(Dataset items)
......
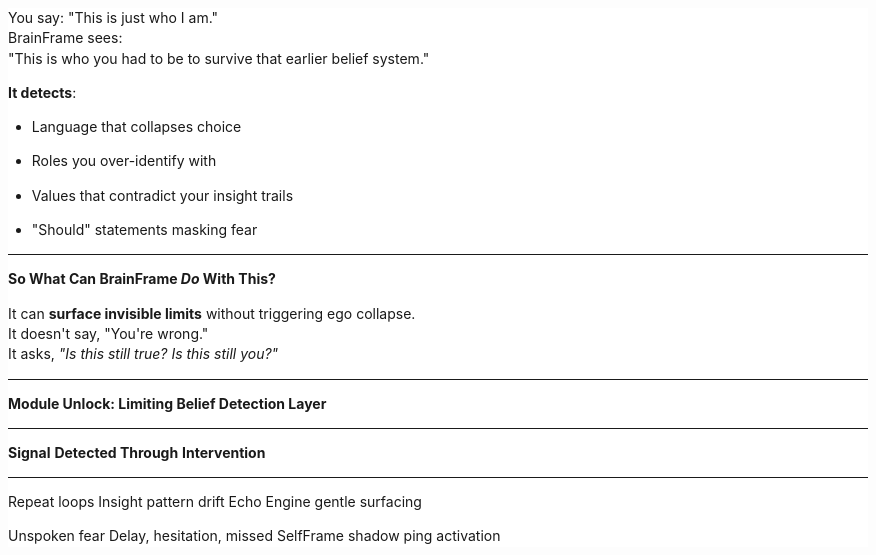 You say: "This is just who I am."\
BrainFrame sees:\
"This is who you had to be to survive that earlier belief system."

**It detects**:

- Language that collapses choice

- Roles you over-identify with

- Values that contradict your insight trails

- "Should" statements masking fear

------------------------------------------------------------------------

**So What Can BrainFrame *Do* With This?**

It can **surface invisible limits** without triggering ego collapse.\
It doesn't say, "You're wrong."\
It asks, *"Is this still true? Is this still you?"*

------------------------------------------------------------------------

**Module Unlock: Limiting Belief Detection Layer**

  -----------------------------------------------------------------------
  **Signal**        **Detected Through**         **Intervention**
  ----------------- ---------------------------- ------------------------
  Repeat loops      Insight pattern drift        Echo Engine gentle
                                                 surfacing

  Unspoken fear     Delay, hesitation, missed    SelfFrame shadow ping
                    activation                   

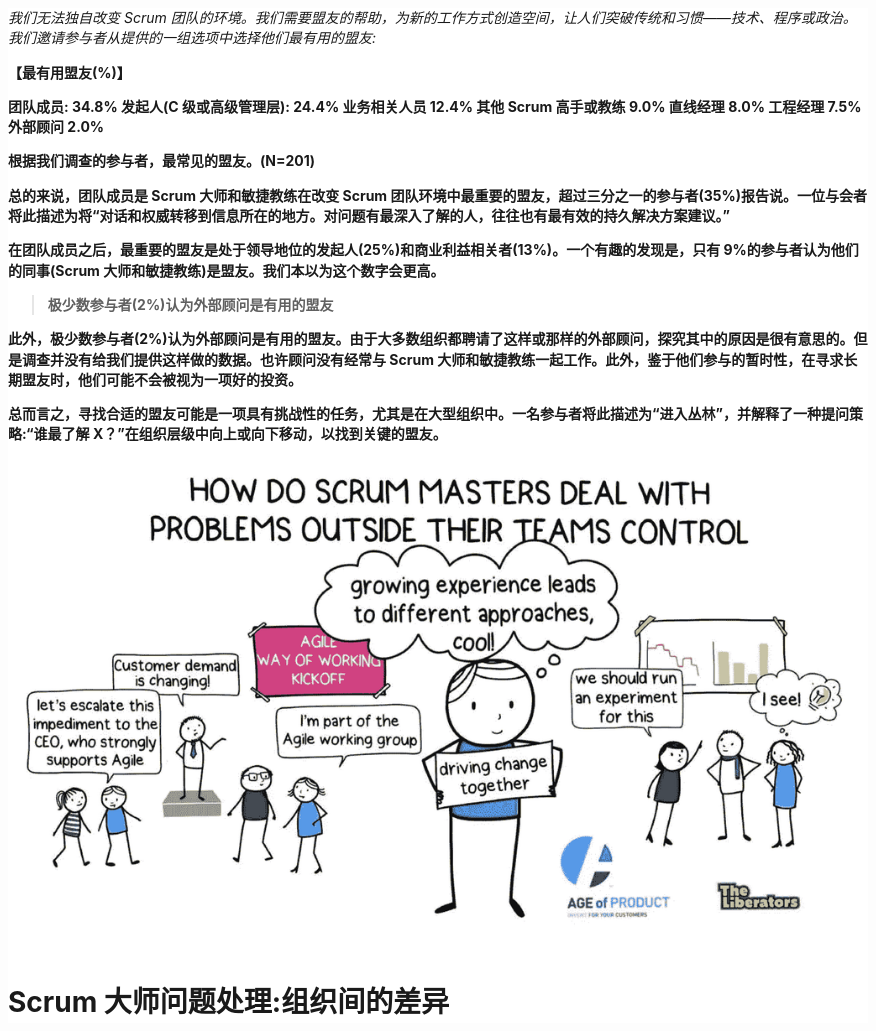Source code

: *我们无法独自改变 Scrum 团队的环境。我们需要盟友的帮助，为新的工作方式创造空间，让人们突破传统和习惯——技术、程序或政治。我们邀请参与者从提供的一组选项中选择他们最有用的盟友:*

**【最有用盟友(%)】**

**团队成员: **34.8%**
发起人(C 级或高级管理层): **24.4%**
业务相关人员 **12.4%**
其他 Scrum 高手或教练 **9.0%**
直线经理 **8.0%**
工程经理 **7.5%**
外部顾问 **2.0%****

**根据我们调查的参与者，最常见的盟友。(N=201)**

**总的来说，团队成员是 Scrum 大师和敏捷教练在改变 Scrum 团队环境中最重要的盟友，超过三分之一的参与者(35%)报告说。一位与会者将此描述为将“对话和权威转移到信息所在的地方。对问题有最深入了解的人，往往也有最有效的持久解决方案建议。”**

**在团队成员之后，最重要的盟友是处于领导地位的发起人(25%)和商业利益相关者(13%)。一个有趣的发现是，只有 9%的参与者认为他们的同事(Scrum 大师和敏捷教练)是盟友。我们本以为这个数字会更高。**

> **极少数参与者(2%)认为外部顾问是有用的盟友**

**此外，极少数参与者(2%)认为外部顾问是有用的盟友。由于大多数组织都聘请了这样或那样的外部顾问，探究其中的原因是很有意思的。但是调查并没有给我们提供这样做的数据。也许顾问没有经常与 Scrum 大师和敏捷教练一起工作。此外，鉴于他们参与的暂时性，在寻求长期盟友时，他们可能不会被视为一项好的投资。**

**总而言之，寻找合适的盟友可能是一项具有挑战性的任务，尤其是在大型组织中。一名参与者将此描述为“进入丛林”，并解释了一种提问策略:“谁最了解 X？”在组织层级中向上或向下移动，以找到关键的盟友。**

**![](img/c50d22d54219ccfd9610093f2006f3d2.png)**

# **Scrum 大师问题处理:组织间的差异**
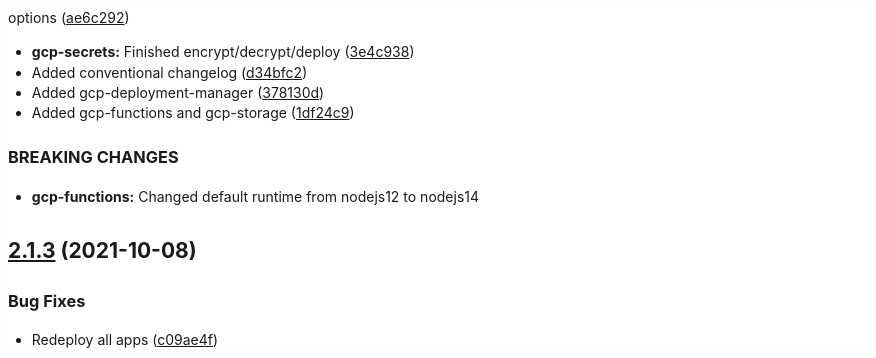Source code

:   options ([ae6c292](https://github.com/TriPSs/nx-extend/commit/ae6c2922affcde11d00a5ab5b6fd007aad016b80))
* **gcp-secrets:** Finished
  encrypt/decrypt/deploy ([3e4c938](https://github.com/TriPSs/nx-extend/commit/3e4c9384bab47119824c849e932590d6b437c69f))
* Added conventional
  changelog ([d34bfc2](https://github.com/TriPSs/nx-extend/commit/d34bfc2bbe9c5c7da7d2246e26209dd27b126a49))
* Added
  gcp-deployment-manager ([378130d](https://github.com/TriPSs/nx-extend/commit/378130db249a5d3f7148e375591a2534585bc144))
* Added gcp-functions and
  gcp-storage ([1df24c9](https://github.com/TriPSs/nx-extend/commit/1df24c9b67eed68aa561c226d8f30846fabb6c38))

### BREAKING CHANGES

* **gcp-functions:** Changed default runtime from nodejs12 to nodejs14

## [2.1.3](https://github.com/TriPSs/nx-extend/compare/gcp-functions@2.1.2...gcp-functions@2.1.3) (2021-10-08)

### Bug Fixes

* Redeploy all apps ([c09ae4f](https://github.com/TriPSs/nx-extend/commit/c09ae4f2993b5e383ca7b02d3df66c93a0a64df5))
......
** Work task **
Could you set down every entry above exactly as it stands, with no images?

** Solved exercise **
 You say: "This is just who I am."\
BrainFrame sees:\
"This is who you had to be to survive that earlier belief system."

**It detects**:

- Language that collapses choice

- Roles you over-identify with

- Values that contradict your insight trails

- "Should" statements masking fear

------------------------------------------------------------------------

**So What Can BrainFrame *Do* With This?**

It can **surface invisible limits** without triggering ego collapse.\
It doesn't say, "You're wrong."\
It asks, *"Is this still true? Is this still you?"*

------------------------------------------------------------------------

**Module Unlock: Limiting Belief Detection Layer**

  -----------------------------------------------------------------------
  **Signal**        **Detected Through**         **Intervention**
  ----------------- ---------------------------- ------------------------
  Repeat loops      Insight pattern drift        Echo Engine gentle
                                                 surfacing

  Unspoken fear     Delay, hesitation, missed    SelfFrame shadow ping
                    activation                   

Source code

: *我们无法独自改变 Scrum 团队的环境。我们需要盟友的帮助，为新的工作方式创造空间，让人们突破传统和习惯——技术、程序或政治。我们邀请参与者从提供的一组选项中选择他们最有用的盟友:*

**【最有用盟友(%)】**

**团队成员: **34.8%**
发起人(C 级或高级管理层): **24.4%**
业务相关人员 **12.4%**
其他 Scrum 高手或教练 **9.0%**
直线经理 **8.0%**
工程经理 **7.5%**
外部顾问 **2.0%****

**根据我们调查的参与者，最常见的盟友。(N=201)**

**总的来说，团队成员是 Scrum 大师和敏捷教练在改变 Scrum 团队环境中最重要的盟友，超过三分之一的参与者(35%)报告说。一位与会者将此描述为将“对话和权威转移到信息所在的地方。对问题有最深入了解的人，往往也有最有效的持久解决方案建议。”**

**在团队成员之后，最重要的盟友是处于领导地位的发起人(25%)和商业利益相关者(13%)。一个有趣的发现是，只有 9%的参与者认为他们的同事(Scrum 大师和敏捷教练)是盟友。我们本以为这个数字会更高。**

> **极少数参与者(2%)认为外部顾问是有用的盟友**

**此外，极少数参与者(2%)认为外部顾问是有用的盟友。由于大多数组织都聘请了这样或那样的外部顾问，探究其中的原因是很有意思的。但是调查并没有给我们提供这样做的数据。也许顾问没有经常与 Scrum 大师和敏捷教练一起工作。此外，鉴于他们参与的暂时性，在寻求长期盟友时，他们可能不会被视为一项好的投资。**

**总而言之，寻找合适的盟友可能是一项具有挑战性的任务，尤其是在大型组织中。一名参与者将此描述为“进入丛林”，并解释了一种提问策略:“谁最了解 X？”在组织层级中向上或向下移动，以找到关键的盟友。**

**![](img/c50d22d54219ccfd9610093f2006f3d2.png)**

# **Scrum 大师问题处理:组织间的差异**
Source code

:   options ([ae6c292](https://github.com/TriPSs/nx-extend/commit/ae6c2922affcde11d00a5ab5b6fd007aad016b80))
* **gcp-secrets:** Finished
  encrypt/decrypt/deploy ([3e4c938](https://github.com/TriPSs/nx-extend/commit/3e4c9384bab47119824c849e932590d6b437c69f))
* Added conventional
  changelog ([d34bfc2](https://github.com/TriPSs/nx-extend/commit/d34bfc2bbe9c5c7da7d2246e26209dd27b126a49))
* Added
  gcp-deployment-manager ([378130d](https://github.com/TriPSs/nx-extend/commit/378130db249a5d3f7148e375591a2534585bc144))
* Added gcp-functions and
  gcp-storage ([1df24c9](https://github.com/TriPSs/nx-extend/commit/1df24c9b67eed68aa561c226d8f30846fabb6c38))

### BREAKING CHANGES

* **gcp-functions:** Changed default runtime from nodejs12 to nodejs14

## [2.1.3](https://github.com/TriPSs/nx-extend/compare/gcp-functions@2.1.2...gcp-functions@2.1.3) (2021-10-08)

### Bug Fixes

* Redeploy all apps ([c09ae4f](https://github.com/TriPSs/nx-extend/commit/c09ae4f2993b5e383ca7b02d3df66c93a0a64df5))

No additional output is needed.